Reduced thrombus cohesion in an ex vivo human model of arterial thrombosis induced by clopidogrel treatment: kinetics of the effect and influence of single and double loading-dose regimens

Abstract

Objective: To compare the effects of clopidogrel on ex vivo thrombogenesis with those on ADP-dependent platelet aggregation, and to compare single and double loading-dose regimens. Methods and Results— Step 1: Volunteers ( n=12) received clopidogrel 75 mg/day for 8 days. ADP-induced platelet aggregation was measured in platelet-rich plasma (PRP). Thrombogenesis was measured in an ex vivo model.
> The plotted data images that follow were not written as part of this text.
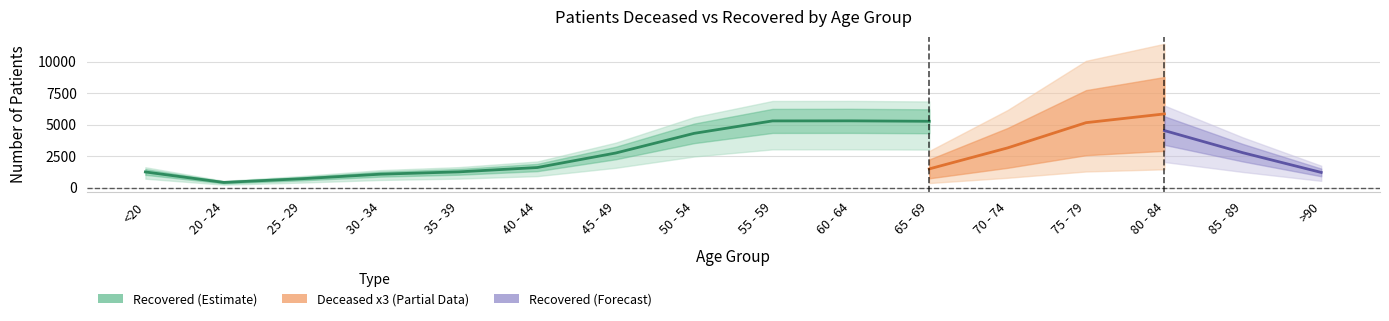

True or false: patients_deceased and patients_recovered cross at least once.

False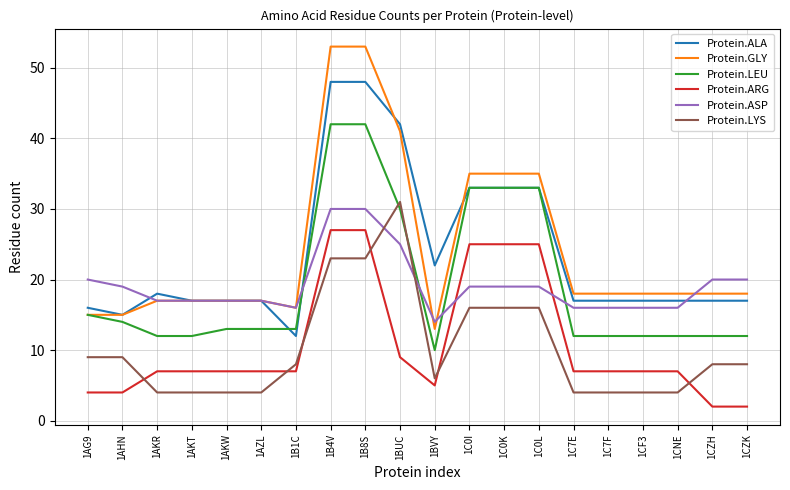

Which series changed the most between 1C7F and 1CZK?

Protein.ARG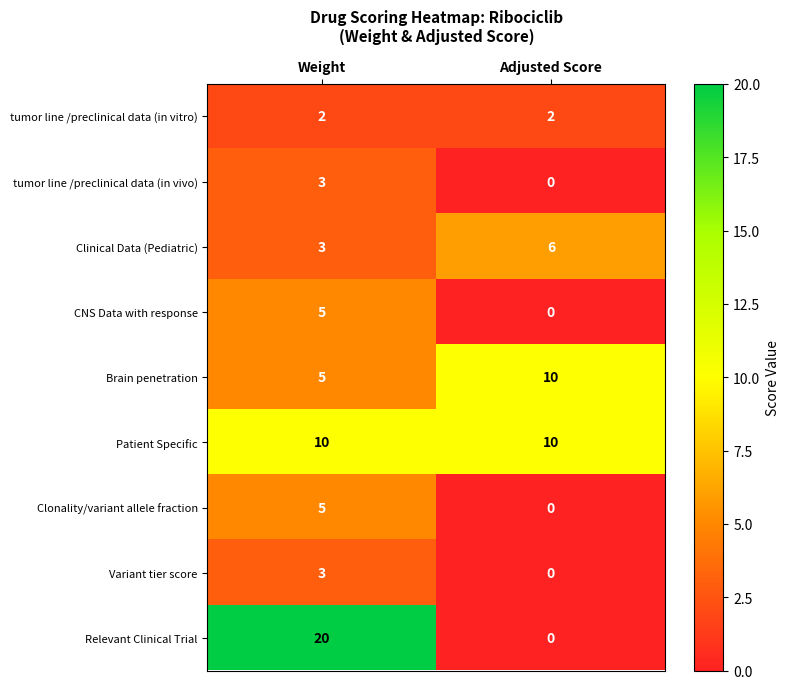

Reading left to right, transcribe all the data shown in this chart.

tumor line /preclinical data (in vitro): Weight=2	Adjusted Score=2
tumor line /preclinical data (in vivo): Weight=3	Adjusted Score=0
Clinical Data (Pediatric): Weight=3	Adjusted Score=6
CNS Data with response: Weight=5	Adjusted Score=0
Brain penetration: Weight=5	Adjusted Score=10
Patient Specific: Weight=10	Adjusted Score=10
Clonality/variant allele fraction: Weight=5	Adjusted Score=0
Variant tier score: Weight=3	Adjusted Score=0
Relevant Clinical Trial: Weight=20	Adjusted Score=0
Clopidogrel produced rapid platelet inhibition, increasing up to day 5. Maximal intensity of platelet aggregation correlated with density of platelet thrombus, surface of collagen covered by platelets and thrombus cross-sectional surface ( p<0.001). Step 2: On day 1, volunteers ( n=60) randomly received clopidogrel 75 mg, a single 300-mg loading dose or two 300-mg loading doses separated by a 12-h interval. On day 2, all volunteers received clopidogrel 75 mg. Both loading dose regimens enhanced platelet inhibition at all time points ( p<0.03 vs. clopidogrel 75 mg). After 3 h, the antiplatelet effect of a loading dose was substantial, and the mean decrease in dense thrombus surface was greater in the loading-dose groups than in the 75 mg group ( p=0.041 for the single loading dose). Ex vivo, there were no significant differences between loading-dose groups. Conclusions: Clopidogrel reduces arterial thrombus cohesion by an effect that correlates with inhibition of ADP-induced platelet aggregation. A single 300-mg loading dose provides a rapid onset of such an antithrombotic effect, which was more significant at 24 h with the double loading dose.